In the beginning, nine years ago, Greenfly was about facilitating individual interactions and solicitations of content. This created indelible moments, viewed hundreds of millions of times. LeBron James announcing his lifetime deal with Nike with a tour of his shoe closet. Serena Williams interviewing her coaches on her iPhone. UFC fighters emotionally reacting to Muhammad Ali’s passing moments after the news hit.
Over time, Greenfly began to evolve, and that evolution was toward scale. We realized that creating content and communication channels between athletes and leagues and teams and sponsors and broadcast partners opened incredible opportunities to not only solicit content, but to distribute content through those same channels as well, and to capture content in volume by professional staff.
Soon, the volume of content being captured, organized, distributed, and published via Greenfly started growing exponentially, into the millions of photos and videos, each year more than the cumulative total of all years that preceded it. Content on Greenfly now flows through tens of thousands of distribution points, touching every corner of the globe and seen by billions.
As we began connecting one content source after another to Greenfly, we focused on ways that we could automate distribution of content, so that different users could access relevant, curated feeds. How could we automate the movement of millions of pieces of content so that every athlete, when he or she stepped off the field or the pitch or the court, could immediately find, access, and use content from the event that occurred minutes before alongside relevant content from years earlier?

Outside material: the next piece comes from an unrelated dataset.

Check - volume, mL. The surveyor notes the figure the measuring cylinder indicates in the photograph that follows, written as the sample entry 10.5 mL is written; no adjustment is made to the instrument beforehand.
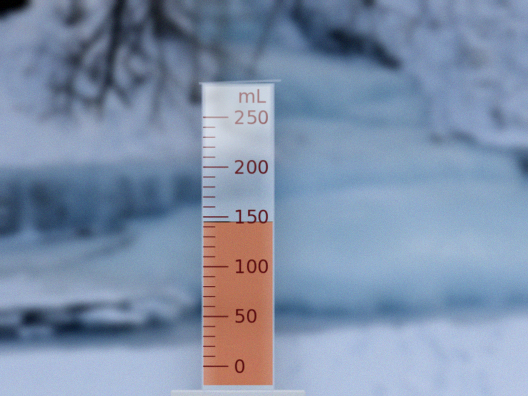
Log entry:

The answer, of course, was the development of curation algorithms–routing rules–powered by metadata. But the quality of curation turned on the quality of the metadata. When that quality was high–the rich tagging of a Getty Images photo, for example–curation was awesome. But what about sources of content without good metadata, like many DAMs that we connected? And what about all the original content that was being created and uploaded from on the ground using Greenfly’s mobile tools? We built out an excellent tagging system, which helped a lot, but still did not provide the experience we wanted for high-stress, high-volume, high-performance events.
And so, years ago, we started looking at AI solutions to help power automated curation. We found that off-the-shelf tools like facial recognition were getting much better. But they still left a lot to be desired for sports content–ineffectual for helmet sports like American football, over-tagging irrelevant people in the background of a shot, often making mistakes, and barely functioning for video, increasingly the primary content focus of our partners. Most importantly, other systems we looked at were unable to interpret an image or video in a way that worked for sports, to say what was going on in that image or video, to provide contextual analysis.
And then we discovered Miro AI.
I’ve generally learned that in sports, when it came to image and video AI analysis, either companies relied upon out-of-the-box tools and fell well short of their claims. Or they used Miro AI.
Miro was a company that had not only set out to solve the hardest problems that we needed to solve, but had figured out ingenious solutions and creative approaches, refined and targeted precisely for sports. As we started working with them and incorporating their technology, we were blown away by how well it worked, how quickly it advanced, and how well it was designed. And, perhaps most importantly, we were blown away by the quality of the team. Taylor, Jaime, and Evan had built something truly special, a close-knit group who loved working together, who collaborated seamlessly with decency and generosity, and who brought a spirit of pragmatic and joyful problem-solving to everything they did.
In short, the perfect team to blend with our own.
This is a big moment for Greenfly. I’ll always remember the best compliment I’ve ever received, from one of our partners in the Green Room before a panel. He said, “The difference between Greenfly and everything else is that you do everything you say you’re going to do, and it all just works.” We believe that the quality of our technology is the heart of all of our success. We couldn’t be prouder of what we’ve built over almost a decade. And that incredible platform takes a major step forward with this merger, and we can’t wait to bring even more value to our current and future partners.
Miro is the latest of a series of big moves by Greenfly–including senior leadership hires and international expansion. We’ve had a remarkable stretch, and we’re signing up for more. And Miro’s unique, powerful AI technology will help us continue to perfectly balance scale with curation and deliver a terrific experience to the tens of thousands of users who rely upon our platform every day to help tell their stories.